**Task to carry out**
Convert each line of the material below into a string in a JSON list, one string per line, leaving out any blank lines.
-*-
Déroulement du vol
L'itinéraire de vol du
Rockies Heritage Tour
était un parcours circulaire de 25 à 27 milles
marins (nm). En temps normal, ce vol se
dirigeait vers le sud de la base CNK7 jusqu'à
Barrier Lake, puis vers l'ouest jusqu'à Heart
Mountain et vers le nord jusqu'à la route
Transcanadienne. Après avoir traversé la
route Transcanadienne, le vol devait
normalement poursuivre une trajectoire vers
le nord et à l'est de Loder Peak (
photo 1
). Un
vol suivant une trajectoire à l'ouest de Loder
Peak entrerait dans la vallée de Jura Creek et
-*-
**Exercise response**
[
  "Déroulement du vol",
  "L'itinéraire de vol du",
  "Rockies Heritage Tour",
  "était un parcours circulaire de 25 à 27 milles",
  "marins (nm). En temps normal, ce vol se",
  "dirigeait vers le sud de la base CNK7 jusqu'à",
  "Barrier Lake, puis vers l'ouest jusqu'à Heart",
  "Mountain et vers le nord jusqu'à la route",
  "Transcanadienne. Après avoir traversé la",
  "route Transcanadienne, le vol devait",
  "normalement poursuivre une trajectoire vers",
  "le nord et à l'est de Loder Peak (",
  "photo 1",
  "). Un",
  "vol suivant une trajectoire à l'ouest de Loder",
  "Peak entrerait dans la vallée de Jura Creek et"
]